Der Japankäfer ist in Deutschland bislang nicht flächendeckend verbreitet. Das Julius Kühn Institut führt ihn für Deutschland als vorkommend, aber an wenigen Orten. Seit 2025 sind abgegrenzte Gebiete unter anderem in Freiburg in Baden-Württemberg und Trebur in Hessen ausgewiesen. Weitere Einzelfunde wurden 2025 in Brandenburg, Baden-Württemberg und Bayern festgestellt.

Die Entwicklung in Nachbarländern zeigt jedoch, warum Behörden früh reagieren. In Italien hat sich der Käfer bereits etabliert.
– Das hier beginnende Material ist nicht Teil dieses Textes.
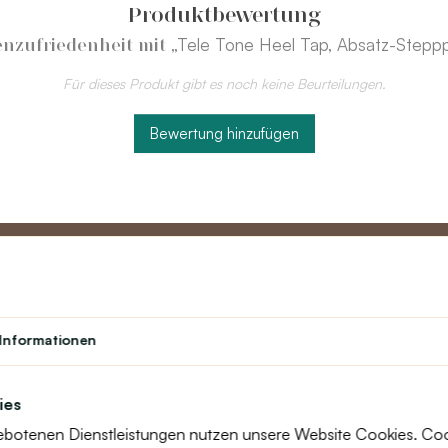
Produktbewertung
„Tele Tone Heel Tap, Absatz-Steppp
nzufriedenheit mit
Für dieses Produkt gibt es noch keine Beurteilungen.
Bewertung hinzufügen
Partner
Kundend
Informationen
Lehrerprogramm
Über uns
Studenten
Kontakt
ies
Theater
text_faq
gebotenen Dienstleistungen nutzen unsere Website Cookies. Cooki
Treueprogramm
Retouren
Auch in der Schweiz bestehen mehrere abgegrenzte Gebiete. Das abgegrenzte Gebiet bei Basel reicht bis auf deutsches Staatsgebiet. Dadurch ist auch der Südwesten Deutschlands besonders im Blick.

Keine Gefahr für Menschen, aber Risiko für Pflanzen

Für Menschen steht beim Japankäfer nicht eine direkte Gesundheitsgefahr im Vordergrund. Die Relevanz liegt im möglichen Schaden für Pflanzenbestände und wirtschaftlich genutzte Kulturen. Der Käfer hat ein breites Nahrungsspektrum und kann zahlreiche Pflanzenarten befallen.

Besonders problematisch ist die Kombination aus Fraßschäden an oberirdischen Pflanzenteilen und Wurzelschäden durch Larven. Wird eine Population früh erkannt, können Behörden lokal eingreifen. Breitet sich die Art dagegen dauerhaft aus, wird eine vollständige Kontrolle deutlich schwieriger.

Früherkennung soll die Ausbreitung bremsen

Die aktuellen Maßnahmen setzen auf Früherkennung, Meldewege, Einschränkungen beim Transport von Pflanzenmaterial und eine genaue Abgrenzung betroffener Gebiete. Verdächtige Käfer sollen nicht einfach freigelassen werden. Sie sollen fotografiert, sicher verwahrt und an die zuständige Pflanzenschutzstelle gemeldet werden.

Für Gartenbesitzer ist vor allem die sichere Unterscheidung wichtig. Der Japankäfer kann mit heimischen Käfern verwechselt werden. Entscheidend sind Größe, Färbung und die weißen Haarbüschel am Hinterleib. Offiziell bestätigt ist ein Fund erst nach fachlicher Bestimmung durch die zuständige Stelle.